The result was My New Curate, which ran as a serial in the Review. It was an immediate success. Foreign scholars of prominence considered its picture of clerical life so perfect as to claim for it a place among the best of their various countries’ modern work of fiction. Thirty thousand copies of it were sold in eighteen months and it was translated into most European languages.
It would take more than a short article to describe the Canon’s other literary ventures in detail, but the appeal of his books can be gauged by, the following particulars — of their sales supplied by Longman, Green & Co. to Father Michael, O.F.M., Cap., and published by him in the Capuchin Annual of 1942.
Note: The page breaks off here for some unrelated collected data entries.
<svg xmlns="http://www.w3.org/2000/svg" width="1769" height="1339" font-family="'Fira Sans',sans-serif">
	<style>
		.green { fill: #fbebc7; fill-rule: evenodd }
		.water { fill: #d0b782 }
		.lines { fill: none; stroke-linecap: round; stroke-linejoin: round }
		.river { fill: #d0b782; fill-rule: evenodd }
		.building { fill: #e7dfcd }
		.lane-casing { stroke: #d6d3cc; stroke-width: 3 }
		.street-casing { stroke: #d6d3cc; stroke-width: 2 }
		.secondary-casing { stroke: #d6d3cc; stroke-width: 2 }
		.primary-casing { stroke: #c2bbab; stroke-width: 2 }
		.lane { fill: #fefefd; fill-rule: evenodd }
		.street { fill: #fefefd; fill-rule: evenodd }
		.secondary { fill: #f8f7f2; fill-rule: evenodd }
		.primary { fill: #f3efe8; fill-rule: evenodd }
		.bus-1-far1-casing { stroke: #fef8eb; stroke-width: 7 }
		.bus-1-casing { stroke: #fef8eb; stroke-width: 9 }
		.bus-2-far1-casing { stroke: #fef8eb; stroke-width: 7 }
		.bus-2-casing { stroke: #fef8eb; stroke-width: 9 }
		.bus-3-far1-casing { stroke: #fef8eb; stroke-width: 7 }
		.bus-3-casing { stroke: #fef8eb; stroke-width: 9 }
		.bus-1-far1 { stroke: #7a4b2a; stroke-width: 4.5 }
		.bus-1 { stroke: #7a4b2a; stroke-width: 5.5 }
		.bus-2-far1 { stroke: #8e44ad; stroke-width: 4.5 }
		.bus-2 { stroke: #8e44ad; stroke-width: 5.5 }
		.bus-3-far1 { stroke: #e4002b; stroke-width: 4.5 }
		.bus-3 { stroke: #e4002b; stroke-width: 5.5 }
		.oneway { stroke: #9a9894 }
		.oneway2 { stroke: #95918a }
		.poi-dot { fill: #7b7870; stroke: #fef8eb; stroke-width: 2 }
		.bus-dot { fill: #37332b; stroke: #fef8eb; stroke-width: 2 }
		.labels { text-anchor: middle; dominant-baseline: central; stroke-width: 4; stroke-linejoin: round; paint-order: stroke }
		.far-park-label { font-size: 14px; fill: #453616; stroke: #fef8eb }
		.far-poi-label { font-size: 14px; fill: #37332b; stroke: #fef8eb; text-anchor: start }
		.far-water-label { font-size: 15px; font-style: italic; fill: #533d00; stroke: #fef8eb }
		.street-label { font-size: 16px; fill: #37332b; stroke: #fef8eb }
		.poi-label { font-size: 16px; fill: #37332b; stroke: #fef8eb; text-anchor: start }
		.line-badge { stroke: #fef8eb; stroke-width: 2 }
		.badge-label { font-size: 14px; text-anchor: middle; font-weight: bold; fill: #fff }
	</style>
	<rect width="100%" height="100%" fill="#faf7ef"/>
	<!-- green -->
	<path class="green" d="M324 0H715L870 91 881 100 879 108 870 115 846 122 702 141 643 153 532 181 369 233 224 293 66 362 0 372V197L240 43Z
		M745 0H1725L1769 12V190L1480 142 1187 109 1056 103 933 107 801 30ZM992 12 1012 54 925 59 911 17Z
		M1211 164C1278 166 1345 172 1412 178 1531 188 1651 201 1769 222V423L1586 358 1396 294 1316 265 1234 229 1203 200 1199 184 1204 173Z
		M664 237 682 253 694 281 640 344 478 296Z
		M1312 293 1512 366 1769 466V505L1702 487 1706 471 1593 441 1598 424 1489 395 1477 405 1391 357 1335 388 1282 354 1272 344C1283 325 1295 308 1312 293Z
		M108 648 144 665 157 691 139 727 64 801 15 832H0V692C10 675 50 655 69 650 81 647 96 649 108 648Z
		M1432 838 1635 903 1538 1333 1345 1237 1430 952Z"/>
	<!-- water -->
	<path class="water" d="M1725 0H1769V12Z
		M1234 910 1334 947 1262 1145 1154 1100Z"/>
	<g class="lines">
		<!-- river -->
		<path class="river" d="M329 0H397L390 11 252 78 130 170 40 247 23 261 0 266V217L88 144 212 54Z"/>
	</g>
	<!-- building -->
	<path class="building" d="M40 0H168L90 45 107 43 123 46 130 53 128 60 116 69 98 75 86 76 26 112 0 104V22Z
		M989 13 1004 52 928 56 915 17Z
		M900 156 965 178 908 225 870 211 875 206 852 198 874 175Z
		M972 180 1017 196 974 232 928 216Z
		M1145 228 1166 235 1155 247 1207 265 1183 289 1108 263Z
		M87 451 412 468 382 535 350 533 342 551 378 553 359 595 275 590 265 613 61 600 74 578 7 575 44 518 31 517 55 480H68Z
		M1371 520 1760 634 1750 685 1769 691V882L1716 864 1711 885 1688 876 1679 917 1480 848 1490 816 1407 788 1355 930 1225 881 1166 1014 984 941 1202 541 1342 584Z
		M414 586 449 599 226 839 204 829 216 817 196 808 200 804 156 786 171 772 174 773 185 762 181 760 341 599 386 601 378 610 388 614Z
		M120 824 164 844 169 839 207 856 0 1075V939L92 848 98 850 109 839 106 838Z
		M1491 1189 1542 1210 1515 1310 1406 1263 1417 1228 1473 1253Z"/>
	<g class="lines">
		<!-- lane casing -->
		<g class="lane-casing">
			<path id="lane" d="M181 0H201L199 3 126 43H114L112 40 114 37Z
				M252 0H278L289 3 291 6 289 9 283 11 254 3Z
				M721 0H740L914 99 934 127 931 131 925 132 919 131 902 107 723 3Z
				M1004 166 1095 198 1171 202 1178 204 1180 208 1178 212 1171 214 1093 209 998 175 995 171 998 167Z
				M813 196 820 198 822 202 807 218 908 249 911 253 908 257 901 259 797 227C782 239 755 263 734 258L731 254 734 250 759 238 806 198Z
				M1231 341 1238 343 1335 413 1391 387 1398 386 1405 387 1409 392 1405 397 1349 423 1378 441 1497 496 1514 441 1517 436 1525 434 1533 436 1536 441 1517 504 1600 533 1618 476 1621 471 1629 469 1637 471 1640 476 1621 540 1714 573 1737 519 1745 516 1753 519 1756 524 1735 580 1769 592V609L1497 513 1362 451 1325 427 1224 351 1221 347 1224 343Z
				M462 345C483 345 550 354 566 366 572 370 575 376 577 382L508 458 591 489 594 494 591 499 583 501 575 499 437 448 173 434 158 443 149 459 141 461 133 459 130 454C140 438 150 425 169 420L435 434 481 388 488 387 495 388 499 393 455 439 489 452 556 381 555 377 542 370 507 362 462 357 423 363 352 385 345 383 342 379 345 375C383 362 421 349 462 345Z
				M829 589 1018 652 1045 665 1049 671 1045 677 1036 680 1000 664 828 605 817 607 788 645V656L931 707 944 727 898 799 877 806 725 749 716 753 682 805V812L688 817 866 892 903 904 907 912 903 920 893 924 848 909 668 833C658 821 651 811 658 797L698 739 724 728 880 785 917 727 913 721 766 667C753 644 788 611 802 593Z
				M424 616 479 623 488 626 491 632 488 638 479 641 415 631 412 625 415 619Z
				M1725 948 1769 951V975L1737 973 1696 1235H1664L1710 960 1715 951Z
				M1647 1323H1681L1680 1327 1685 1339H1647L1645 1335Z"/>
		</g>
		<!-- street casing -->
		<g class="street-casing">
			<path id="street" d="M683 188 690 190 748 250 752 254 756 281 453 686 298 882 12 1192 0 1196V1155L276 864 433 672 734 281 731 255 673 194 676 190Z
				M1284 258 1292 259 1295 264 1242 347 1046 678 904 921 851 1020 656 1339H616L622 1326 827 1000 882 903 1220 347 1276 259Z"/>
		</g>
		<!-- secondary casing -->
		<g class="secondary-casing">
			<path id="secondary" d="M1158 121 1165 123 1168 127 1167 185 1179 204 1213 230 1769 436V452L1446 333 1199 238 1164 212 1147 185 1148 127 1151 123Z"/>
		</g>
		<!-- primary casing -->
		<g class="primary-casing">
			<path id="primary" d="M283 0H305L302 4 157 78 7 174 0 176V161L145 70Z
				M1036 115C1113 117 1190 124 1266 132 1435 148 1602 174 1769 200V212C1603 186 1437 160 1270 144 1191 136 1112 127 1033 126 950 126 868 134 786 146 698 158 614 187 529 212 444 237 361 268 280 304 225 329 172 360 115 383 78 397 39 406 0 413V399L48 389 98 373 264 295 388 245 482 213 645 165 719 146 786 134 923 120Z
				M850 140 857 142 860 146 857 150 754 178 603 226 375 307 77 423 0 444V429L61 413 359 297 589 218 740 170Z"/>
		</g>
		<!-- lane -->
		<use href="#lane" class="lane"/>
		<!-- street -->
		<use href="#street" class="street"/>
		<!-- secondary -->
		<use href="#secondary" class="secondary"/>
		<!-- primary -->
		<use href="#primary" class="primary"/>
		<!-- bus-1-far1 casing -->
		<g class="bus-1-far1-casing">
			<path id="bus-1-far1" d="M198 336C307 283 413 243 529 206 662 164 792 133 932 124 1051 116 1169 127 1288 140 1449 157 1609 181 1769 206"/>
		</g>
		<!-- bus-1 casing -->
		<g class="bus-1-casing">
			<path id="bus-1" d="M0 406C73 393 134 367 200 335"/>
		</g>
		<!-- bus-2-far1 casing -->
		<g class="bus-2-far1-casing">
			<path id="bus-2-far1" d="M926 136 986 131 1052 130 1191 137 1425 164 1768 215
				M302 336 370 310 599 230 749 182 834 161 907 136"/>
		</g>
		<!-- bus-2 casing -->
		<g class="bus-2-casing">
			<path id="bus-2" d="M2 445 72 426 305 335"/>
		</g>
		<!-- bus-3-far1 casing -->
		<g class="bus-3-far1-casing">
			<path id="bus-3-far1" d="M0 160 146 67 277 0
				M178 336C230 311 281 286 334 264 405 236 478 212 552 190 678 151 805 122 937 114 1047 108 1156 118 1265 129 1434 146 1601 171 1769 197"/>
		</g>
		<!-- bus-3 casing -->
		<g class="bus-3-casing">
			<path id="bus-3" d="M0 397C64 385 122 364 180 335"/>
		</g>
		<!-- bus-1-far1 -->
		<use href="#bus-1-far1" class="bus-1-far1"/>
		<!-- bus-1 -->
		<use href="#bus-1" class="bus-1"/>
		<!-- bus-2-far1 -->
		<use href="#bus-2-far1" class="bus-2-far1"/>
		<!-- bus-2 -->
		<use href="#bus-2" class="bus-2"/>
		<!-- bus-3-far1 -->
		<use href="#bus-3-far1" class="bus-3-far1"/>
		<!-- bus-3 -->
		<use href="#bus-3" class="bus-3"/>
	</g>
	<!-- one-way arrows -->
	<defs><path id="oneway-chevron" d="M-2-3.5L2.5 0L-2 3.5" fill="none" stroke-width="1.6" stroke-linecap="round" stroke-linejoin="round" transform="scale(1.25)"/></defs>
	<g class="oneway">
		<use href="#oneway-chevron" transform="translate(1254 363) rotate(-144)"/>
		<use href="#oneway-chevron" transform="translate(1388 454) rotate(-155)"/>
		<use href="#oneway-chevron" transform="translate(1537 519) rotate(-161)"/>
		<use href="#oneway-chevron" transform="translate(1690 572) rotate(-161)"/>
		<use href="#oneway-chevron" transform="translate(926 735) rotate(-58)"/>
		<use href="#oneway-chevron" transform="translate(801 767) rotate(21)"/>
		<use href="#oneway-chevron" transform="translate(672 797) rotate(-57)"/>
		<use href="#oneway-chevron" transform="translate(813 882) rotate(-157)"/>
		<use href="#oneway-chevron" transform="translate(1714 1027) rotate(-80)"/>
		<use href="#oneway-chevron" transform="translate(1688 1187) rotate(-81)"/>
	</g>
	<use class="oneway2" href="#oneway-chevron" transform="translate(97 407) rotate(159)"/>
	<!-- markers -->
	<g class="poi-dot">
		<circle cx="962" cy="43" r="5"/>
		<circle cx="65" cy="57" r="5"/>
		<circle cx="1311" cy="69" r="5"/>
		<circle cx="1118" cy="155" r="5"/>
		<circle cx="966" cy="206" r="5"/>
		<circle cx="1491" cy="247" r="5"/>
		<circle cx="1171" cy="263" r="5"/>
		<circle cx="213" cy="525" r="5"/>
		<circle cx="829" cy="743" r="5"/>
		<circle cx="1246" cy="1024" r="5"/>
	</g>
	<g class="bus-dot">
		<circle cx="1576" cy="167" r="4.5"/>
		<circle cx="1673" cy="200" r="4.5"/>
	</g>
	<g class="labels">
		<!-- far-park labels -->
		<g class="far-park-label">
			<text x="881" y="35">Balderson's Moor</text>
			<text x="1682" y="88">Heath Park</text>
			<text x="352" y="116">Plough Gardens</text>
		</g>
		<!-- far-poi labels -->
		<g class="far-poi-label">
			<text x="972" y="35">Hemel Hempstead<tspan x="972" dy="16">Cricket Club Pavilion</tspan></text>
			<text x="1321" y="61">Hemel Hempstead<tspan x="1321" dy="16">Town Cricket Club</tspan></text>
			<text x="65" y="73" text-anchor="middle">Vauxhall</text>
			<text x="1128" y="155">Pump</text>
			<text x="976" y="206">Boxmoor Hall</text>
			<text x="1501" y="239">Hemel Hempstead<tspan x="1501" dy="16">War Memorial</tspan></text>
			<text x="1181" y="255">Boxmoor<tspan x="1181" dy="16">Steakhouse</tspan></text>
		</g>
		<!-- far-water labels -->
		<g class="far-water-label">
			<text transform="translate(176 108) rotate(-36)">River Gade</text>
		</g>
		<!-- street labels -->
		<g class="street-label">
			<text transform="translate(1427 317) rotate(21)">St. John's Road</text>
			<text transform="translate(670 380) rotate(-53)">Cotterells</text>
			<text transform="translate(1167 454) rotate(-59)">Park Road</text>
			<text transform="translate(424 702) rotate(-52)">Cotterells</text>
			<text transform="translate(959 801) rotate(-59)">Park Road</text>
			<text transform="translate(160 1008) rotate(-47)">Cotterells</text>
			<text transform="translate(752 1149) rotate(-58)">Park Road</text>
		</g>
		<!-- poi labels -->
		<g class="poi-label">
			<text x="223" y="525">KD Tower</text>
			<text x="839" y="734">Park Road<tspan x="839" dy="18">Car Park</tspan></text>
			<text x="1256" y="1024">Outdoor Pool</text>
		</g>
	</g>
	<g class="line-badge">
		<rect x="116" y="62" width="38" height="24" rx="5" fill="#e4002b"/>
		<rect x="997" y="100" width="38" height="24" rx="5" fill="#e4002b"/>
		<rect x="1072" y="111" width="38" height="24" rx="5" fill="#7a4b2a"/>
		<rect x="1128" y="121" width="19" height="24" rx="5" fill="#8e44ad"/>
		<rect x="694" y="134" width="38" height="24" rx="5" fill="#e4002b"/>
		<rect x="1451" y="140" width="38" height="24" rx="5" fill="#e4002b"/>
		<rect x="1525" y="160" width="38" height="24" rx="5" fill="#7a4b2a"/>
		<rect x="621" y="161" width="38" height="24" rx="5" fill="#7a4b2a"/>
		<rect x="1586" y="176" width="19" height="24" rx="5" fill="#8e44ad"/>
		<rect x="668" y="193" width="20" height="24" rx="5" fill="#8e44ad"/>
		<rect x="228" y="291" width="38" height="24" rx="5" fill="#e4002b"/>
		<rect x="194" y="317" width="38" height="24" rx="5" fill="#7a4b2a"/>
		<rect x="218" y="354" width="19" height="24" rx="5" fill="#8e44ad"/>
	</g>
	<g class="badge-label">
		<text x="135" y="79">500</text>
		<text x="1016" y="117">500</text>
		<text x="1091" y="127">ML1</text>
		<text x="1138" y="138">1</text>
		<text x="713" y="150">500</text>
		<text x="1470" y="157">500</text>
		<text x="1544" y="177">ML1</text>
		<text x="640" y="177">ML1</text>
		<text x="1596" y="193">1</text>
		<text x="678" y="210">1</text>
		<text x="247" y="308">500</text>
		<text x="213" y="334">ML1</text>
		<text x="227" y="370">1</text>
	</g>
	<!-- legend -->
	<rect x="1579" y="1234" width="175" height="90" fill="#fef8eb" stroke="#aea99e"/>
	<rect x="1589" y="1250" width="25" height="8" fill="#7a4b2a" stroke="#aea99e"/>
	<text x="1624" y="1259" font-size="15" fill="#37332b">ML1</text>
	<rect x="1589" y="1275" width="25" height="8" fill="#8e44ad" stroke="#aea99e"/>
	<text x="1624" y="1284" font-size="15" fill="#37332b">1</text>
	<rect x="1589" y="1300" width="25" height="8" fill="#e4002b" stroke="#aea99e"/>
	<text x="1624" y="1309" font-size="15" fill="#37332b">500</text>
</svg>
Luke Delmege, 12,000 (1901);
Glenanaar, 11,700 (1905);
Lisheen, 11,600 (1907);
Blindness of Doctor Gray, 18,400 (1909);
The Queen’s Fillet, 11,500 (1911);
Miriam Lucas, 11,300 (1912);
Graves of Kilmorna, 13,000 (1915).
The gross total of the figures quoted by Father Michael is 102,800 for his ‘lesser’ works (that is, not counting My New Curate).
That the works had not simply an ephemeral value but deserve the title of great literature is thus shown by Father Michael. “German university students wrote theses on various aspects of Canon Sheehan’s writings, including his humour. Our students in the National University and in some of our ecclesiastical colleges are still presenting their theses on Canon Sheehan for the M.A. degree.”
But Canon Sheehan was not only a great writer.
He was a holy priest, a conscientious pastor, and a most lovable character. From the little infants who thronged around him when he visited their school, to Lord Castletown, the Protestant occupant of Doneraile Court, he was esteemed by all as guide, philosopher and friend. “At the time when, at Mr. (Augustine) Birrell’s request,” writes Lord Castletown, (Bernard Edward Barnaby FitzPatrick, 2nd Baron Castletown) “I was endeavouring to form a basis of consent between the various political parties for the building of a national university, I received immense assistance from my friend Canon Sheehan.” The Canon was mainly responsible for providing the town with electric lighting, and a new and up-to-date scheme for water supply. During his pastor-ship, practically every acre of land in his parish was transferred from the landlords to the farmers. He was the moving spirit in the local branches of the Gaelic Athletic Association and the Gaelic League. In those days, Doneraile was a favourite venue for Gaelic athletic tournaments and he has given these tournaments immortality in a paragraph in Parergra (published in 1908) and in the opening chapter of Glenanaar (1905).
Space would not allow us to quote all the tributes paid to Canon Sheehan’s literary genius even during his own life-time. These tributes came from such different types of men as William O’Brien, M.P., of Land League fame (1852-1928); Chief Justice Oliver Wendell Holmes of the U.S.A., son of the author of The Autocrat at the Breakfast Table; the Hon. D. H. (Dodgson Hamilton) Madden, Attorney-General and Vice-Chancellor of Dublin University and the American humorist, Joel Chandler Harris (Uncle Remus).
Sir F. C. Burnand described Canon Sheehan as one of the best-read men of his day,” while the famous Count Leo Tolstoy named him “the greatest living novelist.”